EXERCISE AIM
Reproduce the data verbatim, beginning with the line that contains "Rendered at 1654 by 1241 pixels." and continuing through the last line of the data.

RECORDS FOR PROCESSING

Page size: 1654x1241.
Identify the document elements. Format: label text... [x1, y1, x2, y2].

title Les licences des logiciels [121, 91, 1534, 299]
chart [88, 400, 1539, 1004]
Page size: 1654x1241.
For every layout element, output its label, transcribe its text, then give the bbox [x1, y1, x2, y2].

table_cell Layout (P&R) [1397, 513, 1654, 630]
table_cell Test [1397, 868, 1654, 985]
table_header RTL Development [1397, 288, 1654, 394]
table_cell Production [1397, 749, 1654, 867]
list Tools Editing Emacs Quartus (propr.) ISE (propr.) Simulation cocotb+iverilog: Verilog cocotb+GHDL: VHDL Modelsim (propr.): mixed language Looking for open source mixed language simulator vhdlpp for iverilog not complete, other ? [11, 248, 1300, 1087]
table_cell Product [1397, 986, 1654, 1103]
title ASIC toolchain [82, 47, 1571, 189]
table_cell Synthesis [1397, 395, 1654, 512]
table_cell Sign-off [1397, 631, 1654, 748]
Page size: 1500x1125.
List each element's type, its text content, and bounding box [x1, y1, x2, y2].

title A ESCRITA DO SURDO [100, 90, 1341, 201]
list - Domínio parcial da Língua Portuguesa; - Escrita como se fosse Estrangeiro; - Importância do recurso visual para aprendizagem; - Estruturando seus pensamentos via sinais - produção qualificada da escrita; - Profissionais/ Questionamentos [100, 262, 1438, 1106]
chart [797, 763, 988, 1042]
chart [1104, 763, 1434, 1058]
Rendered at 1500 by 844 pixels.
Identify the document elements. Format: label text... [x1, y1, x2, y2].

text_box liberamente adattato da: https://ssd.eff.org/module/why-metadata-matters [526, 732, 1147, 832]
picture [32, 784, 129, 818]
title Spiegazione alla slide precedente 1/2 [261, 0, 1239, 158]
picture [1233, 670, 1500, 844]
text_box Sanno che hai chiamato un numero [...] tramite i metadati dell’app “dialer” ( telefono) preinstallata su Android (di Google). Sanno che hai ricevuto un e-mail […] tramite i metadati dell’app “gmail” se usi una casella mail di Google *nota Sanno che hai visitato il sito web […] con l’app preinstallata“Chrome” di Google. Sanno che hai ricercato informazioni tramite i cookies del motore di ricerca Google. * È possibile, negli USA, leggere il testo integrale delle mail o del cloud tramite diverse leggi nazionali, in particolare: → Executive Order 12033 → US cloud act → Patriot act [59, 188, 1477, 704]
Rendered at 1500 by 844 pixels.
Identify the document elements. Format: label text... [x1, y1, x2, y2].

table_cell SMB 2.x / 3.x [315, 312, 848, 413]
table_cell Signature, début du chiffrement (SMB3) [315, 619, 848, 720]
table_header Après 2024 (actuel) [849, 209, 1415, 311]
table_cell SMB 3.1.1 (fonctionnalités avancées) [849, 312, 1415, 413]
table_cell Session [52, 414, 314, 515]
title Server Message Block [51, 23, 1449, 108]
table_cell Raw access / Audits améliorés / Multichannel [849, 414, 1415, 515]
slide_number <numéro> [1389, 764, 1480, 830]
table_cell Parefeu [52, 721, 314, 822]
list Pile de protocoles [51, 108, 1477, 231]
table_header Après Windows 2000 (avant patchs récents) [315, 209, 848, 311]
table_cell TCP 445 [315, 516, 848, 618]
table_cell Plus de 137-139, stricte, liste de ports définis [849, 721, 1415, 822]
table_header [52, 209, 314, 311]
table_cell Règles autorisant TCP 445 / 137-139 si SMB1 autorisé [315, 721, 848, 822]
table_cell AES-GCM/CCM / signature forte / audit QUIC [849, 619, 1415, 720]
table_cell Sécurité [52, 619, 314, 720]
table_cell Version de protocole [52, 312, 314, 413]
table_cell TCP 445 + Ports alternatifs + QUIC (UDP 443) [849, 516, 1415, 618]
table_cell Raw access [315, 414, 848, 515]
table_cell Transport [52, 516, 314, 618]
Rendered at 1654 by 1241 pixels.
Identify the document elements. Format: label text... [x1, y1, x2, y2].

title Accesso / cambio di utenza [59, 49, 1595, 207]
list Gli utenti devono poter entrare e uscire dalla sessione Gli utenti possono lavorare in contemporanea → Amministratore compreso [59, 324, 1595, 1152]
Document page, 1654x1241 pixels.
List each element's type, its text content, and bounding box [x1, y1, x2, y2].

THE RESULT
Rendered at 1654 by 1241 pixels.
Identify the document elements. Format: label text... [x1, y1, x2, y2].

title Accesso / cambio di utenza [59, 49, 1595, 207]
list Gli utenti devono poter entrare e uscire dalla sessione Gli utenti possono lavorare in contemporanea → Amministratore compreso [59, 324, 1595, 1152]
Document page, 1654x1241 pixels.
List each element's type, its text content, and bounding box [x1, y1, x2, y2].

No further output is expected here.